▶ TEXT EXCERPT
I love music. I grew up as a musician and continue to sing as much as I can, though it is harder and harder to find places to do so. My mother is a composer, and she immersed all of us in music from an early age- piano, guitar, harp, violin, flute, voice lessons, choirs, ensembles, casts in musicals- she pressed music into us… hard.

My church growing up loved music too. At least hymns. This was back when they had Sunday night worship as well as Sunday morning. So after a whole morning at church, we would have a few hours to finish homework and eat soup for dinner before heading back to church. I usually did not like going to the Sunday evening service, except once a month they would have a hymn sing instead of a sermon. This I liked. We would get to call out our favorite hymns and I would always try to pick “Wonderful Grace of Jesus” because I liked to hit the high notes: “Oh magnify the pre-cious name of Jeeee-sus, PRAAAAISE (usually a high G) his naaaame!” It was great fun for me, and it meant not having to listen to someone talk for 30 minutes. (Little did I know God would end up calling me to be one of those people who preaches now. He’s got a weird sense of humor.)

Inevitably, for a young girl, the hymn sings would lose their glamour. And as I became a pre-teen, I would find myself bored by singing in church. That’s when my mother intervened. On a rare day when she wasn’t eyeing us with a stern look from the choir loft as we four children sat alone wiggling our way through the church service, she stood next to me as we sang that Sunday morning. I always loved listening to my mother sing. From as young as I can remember her voice mesmerized me. Some of my favorite memories are of lying in bed with the lights out, drifting to sleep to the sound of her voice and the piano as she wrote another piece of music.

Normally, as a pre-teen girl, I would rather be dead than sitting next to my mother in worship, but if it meant hearing her alto voice on the harmony and trying with all my might to match her tone with my soprano, I was willing to make a sacrifice of my ego for that hour. But despite my love of her voice, I was going through a hymns-are-boring-and-I-hate-them-with-the-fires-of-a-thousand-hells phase. (Did I mention pre-teen girls are quite dramatic at times?) I complained to her as I dragged my body to stand up, “These hymns are so boring!”

▶ PROVIDED MATERIAL
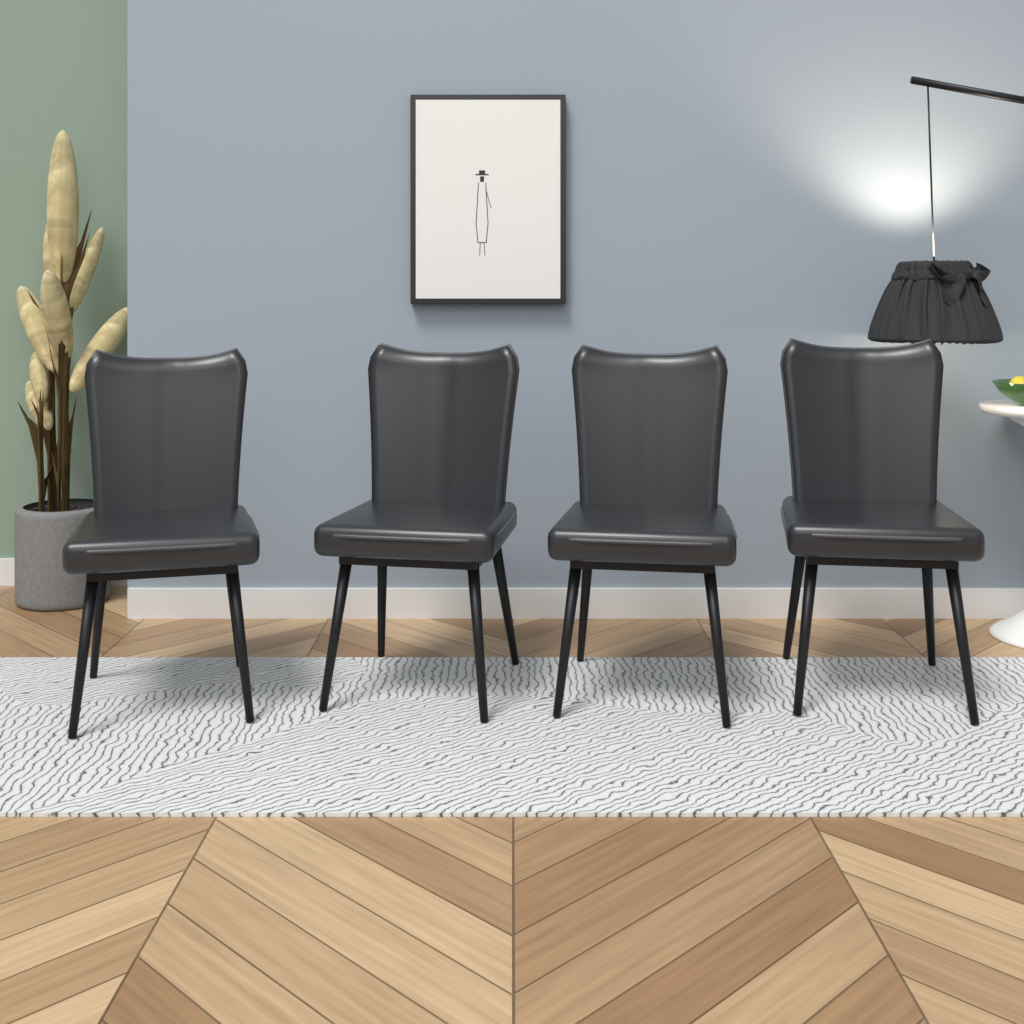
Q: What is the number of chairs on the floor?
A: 4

▶ PROBLEM REQUIREMENTS
Edit the text about growing up with music, beginning at "I love music." and stopping after "into us… hard.", so that "composer" is replaced with "songwriter". The data were drawn from a separate source.

▶ REPLY
I love music. I grew up as a musician and continue to sing as much as I can, though it is harder and harder to find places to do so. My mother is a songwriter, and she immersed all of us in music from an early age- piano, guitar, harp, violin, flute, voice lessons, choirs, ensembles, casts in musicals- she pressed music into us… hard.